Stored data:
Start of Block

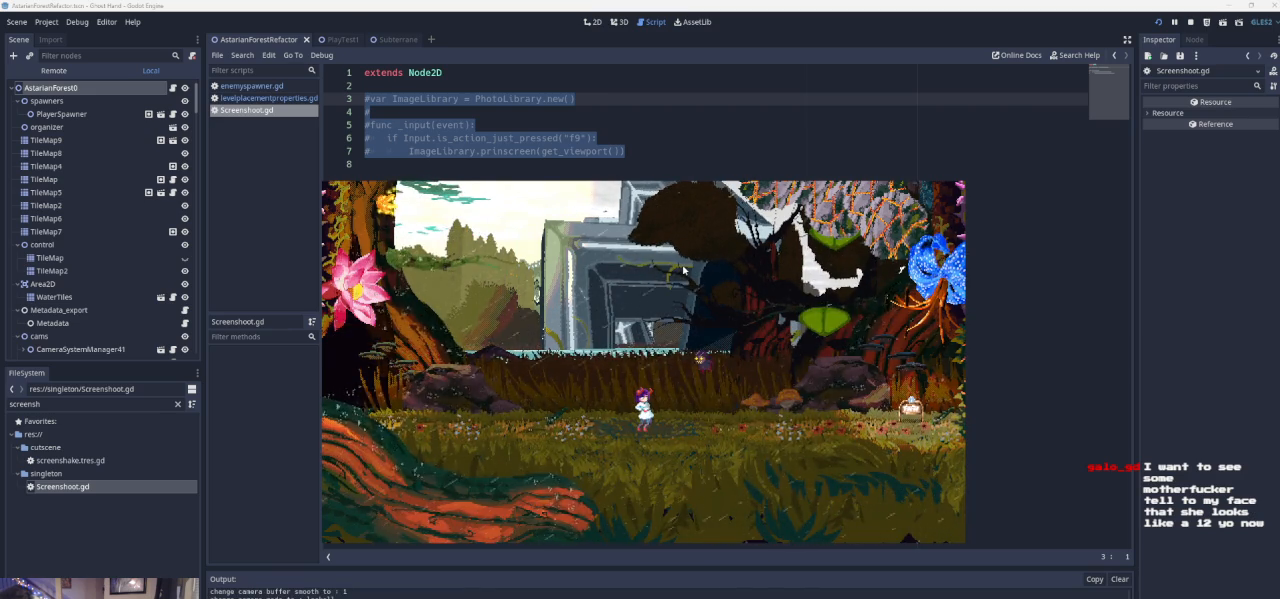
{"buttons": [], "left_stick": "right", "events": []}
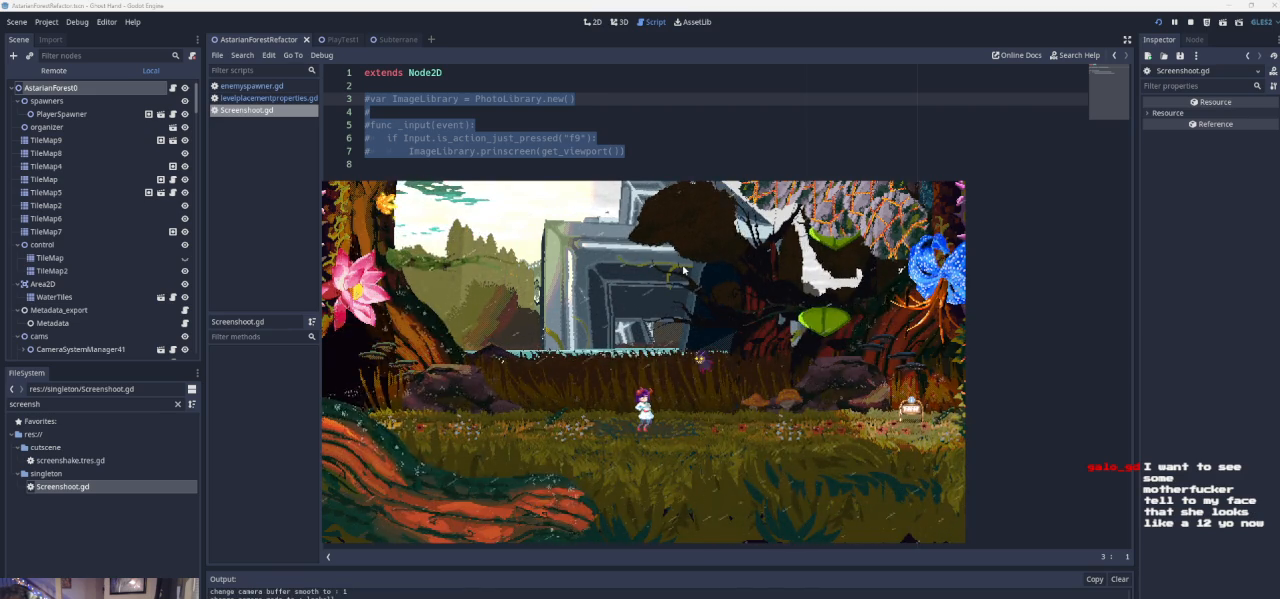
{"buttons": ["CROSS"], "left_stick": "right", "events": [[333, "CROSS", "down"]]}
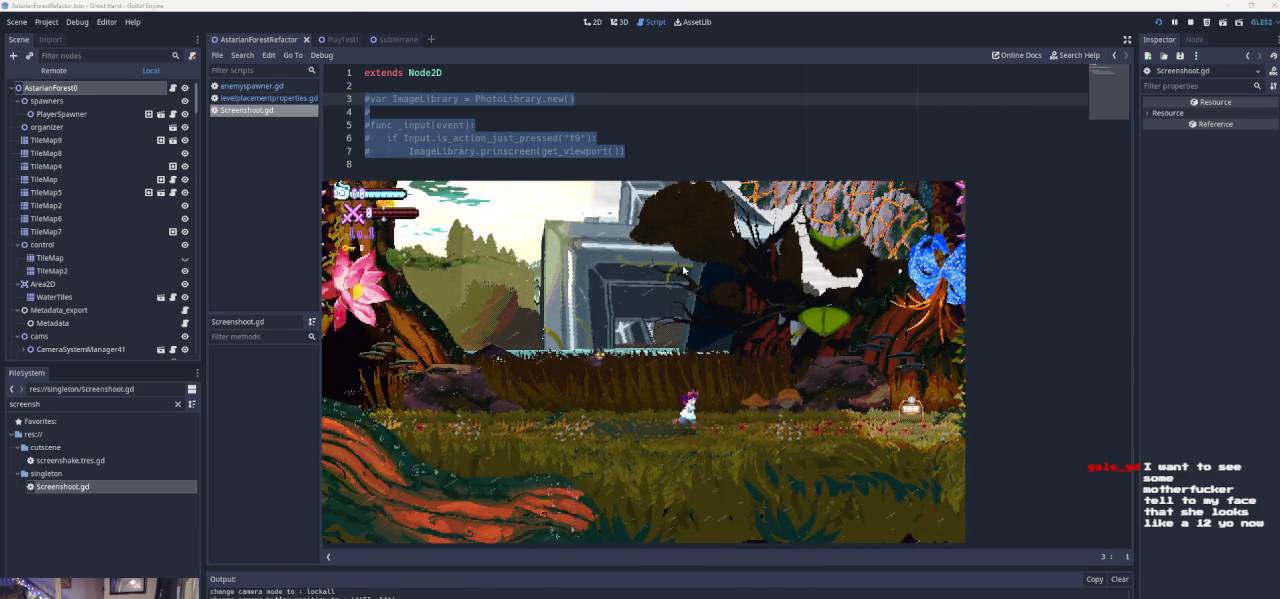
{"buttons": ["CROSS"], "left_stick": "right", "events": [[67, "CROSS", "up"], [267, "CROSS", "down"]]}
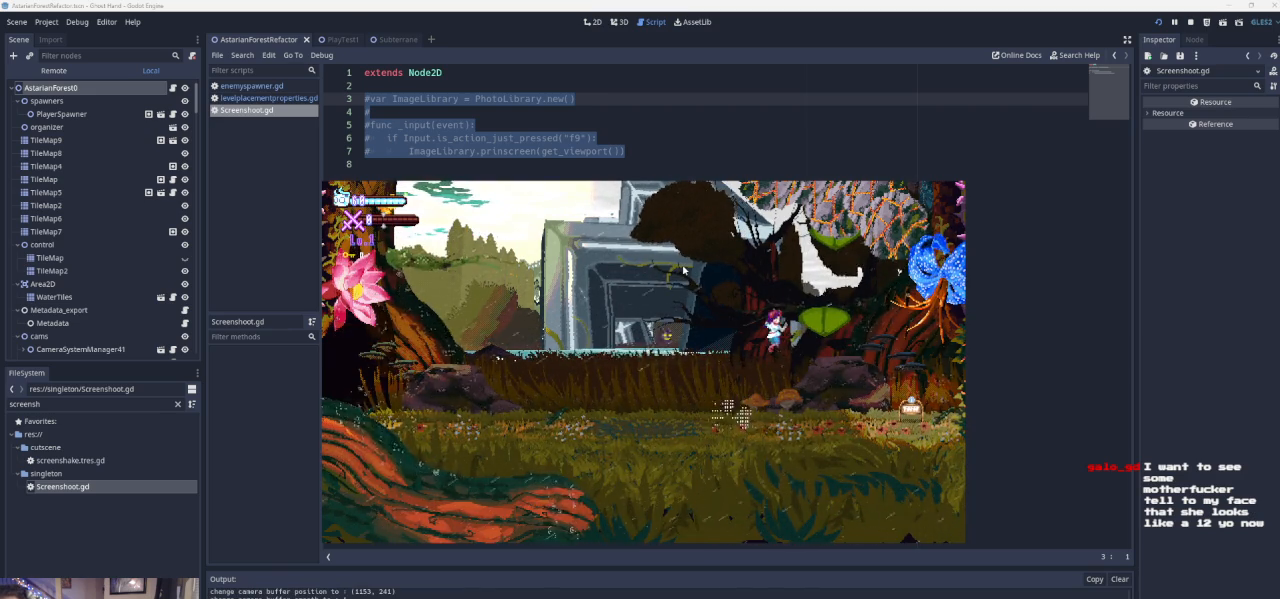
{"buttons": [], "left_stick": "right", "events": [[67, "CROSS", "up"]]}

End of Block

Task description:
Wherever a picture appears in the material above, skip it and copy the rest without change.

Response box:
{"buttons": [], "left_stick": "right", "events": []}
{"buttons": ["CROSS"], "left_stick": "right", "events": [[333, "CROSS", "down"]]}
{"buttons": ["CROSS"], "left_stick": "right", "events": [[67, "CROSS", "up"], [267, "CROSS", "down"]]}
{"buttons": [], "left_stick": "right", "events": [[67, "CROSS", "up"]]}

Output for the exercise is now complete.